As many of you are aware, Category5.TV suffered some unexpected downtime following Tuesday’s show.
Everything was on track to have Episode 252 up and ready for on-demand on our usual schedule. I get up early Wednesday morning and type out the show notes, and then upload the files and the system I created (V3) takes care of the rest (creation of show pages, RSS feeds, etc).
Well, I was working away on the show notes, and at 7:55am my time, the database server which powers V3 (our high-tech web site software) stopped responding entirely.
After ensuring it wasn’t on my end, I contacted our database host, who determined that a RAID card failure actually failed multiple drives in our RAID array. Not good.

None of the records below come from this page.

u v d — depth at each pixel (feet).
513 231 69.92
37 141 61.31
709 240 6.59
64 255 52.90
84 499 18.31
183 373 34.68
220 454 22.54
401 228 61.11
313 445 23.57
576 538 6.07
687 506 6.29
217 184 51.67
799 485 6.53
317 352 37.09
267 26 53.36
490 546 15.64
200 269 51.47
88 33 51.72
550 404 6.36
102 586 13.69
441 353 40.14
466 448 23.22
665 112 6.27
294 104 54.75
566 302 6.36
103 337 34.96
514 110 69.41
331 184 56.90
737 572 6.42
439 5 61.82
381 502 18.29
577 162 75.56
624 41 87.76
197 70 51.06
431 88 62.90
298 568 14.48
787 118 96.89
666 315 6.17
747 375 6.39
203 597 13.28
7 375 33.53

Here’s a response from our host:
My sincere apologies for the disruptive extended downtime of the mysql server. The old hardware has suffered multiple hard disk failures that have made it not possible to recover. Our admins have been working on getting a new server setup, configured, an operating system installed, and they are now setting up the mysql services, and will be starting restores from backups shortly. We are doing all we can to expedite the process and get all service restored. The restores will be done from our daily backups, which are started each morning and complete by around 6am pacific time. Unfortunately any changes made after the backup made will not be recoverable. We will be implementing even more monitoring of individual hard disk health, so as to detect such issues before they happen and help prevent the need for unplanned moves to new hardware.
Around 12 hours after the outage began, they had a brand new server all spiffy and ready to install in the rack, and within several hours began restoring MySQL databases from Tuesday morning’s backup.

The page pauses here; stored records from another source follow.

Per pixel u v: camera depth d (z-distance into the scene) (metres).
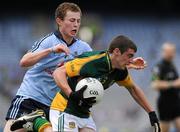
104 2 86.75
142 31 79.50
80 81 19.42
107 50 19.91
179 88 42.44
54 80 20.81
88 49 22.66
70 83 19.84
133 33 78.81
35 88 22.44
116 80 20.56
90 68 19.56
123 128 59.50
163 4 86.31
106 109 61.66
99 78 19.83
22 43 73.75
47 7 85.62
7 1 84.12
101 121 60.31
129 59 19.69
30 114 21.25
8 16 81.69
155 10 85.94
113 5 86.31
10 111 22.94
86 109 20.06
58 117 19.89
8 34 75.75
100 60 19.62
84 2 86.81
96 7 86.44
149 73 68.12
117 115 61.09
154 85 42.03
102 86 19.55
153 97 62.62
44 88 22.39
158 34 78.75
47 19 81.81
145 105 21.28
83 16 78.00
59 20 21.83
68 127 19.78
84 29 70.62
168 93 42.25
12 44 73.69
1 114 59.88
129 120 60.50
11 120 22.83
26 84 22.73
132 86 21.03
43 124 20.50
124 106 62.25
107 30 78.88
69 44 22.17
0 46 73.38
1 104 61.22
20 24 78.56
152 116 21.20
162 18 84.44
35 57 20.73
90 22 75.19
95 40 71.25
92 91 19.22
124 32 78.88
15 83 64.75
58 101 20.17
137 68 20.25
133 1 86.44
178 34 78.88
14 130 21.50
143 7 86.19
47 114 21.78
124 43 19.38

Unfortunately, since the backup was from Tuesday morning, we lost all the data for Episode 252. But nothing else.
During the course of the downtime, we made sure to keep viewers informed about the progress via our official Twitter feed @Category5TV – if you’re not already following us, make sure you do.
Since it was taking so long to migrate to the new hardware, I went about building a makeshift database server myself and put it online with Tuesday’s backup. This got the site and RSS feeds back online with everything except Episode 252.
Thursday morning, all is well and the new database server is up and running with our Tuesday backup, so I re-typed what needed to be done to get Episode 252 into the system, and set everything live.
What’d I learn? Our database server is a single point of failure. Yikes!
As you know, I’m all about redundancy, so I wrote a script into our V3 database engine to automatically sync the database nightly with the makeshift unit I put online, and also to fail-over to that server in any event that the main database server fails to respond.
I also set the backups to run at midnight instead of 6am to minimize the risk on a Tuesday night of losing the previous night’s episode. This means if we add new content to the site at 10pm on a Tuesday night and the database server crashes at 1am the following morning, not only will nothing be lost, but the fail-over server will take over and continue hosting the site and RSS feeds until the main server comes back online.
So, if the same thing happens again, we’ll be ready for it.
We still have a couple of single points of failure. Our main host (the root of http://www.category5.tv/) could go down in the event of an Internet outage at our host facility, but we’re doing all we can within our means to make sure we’re online all the time and running zippy fast even when there are tons of people navigating our site or viewing episodes.
Thanks for your patience as we worked through everything. Enjoy the show!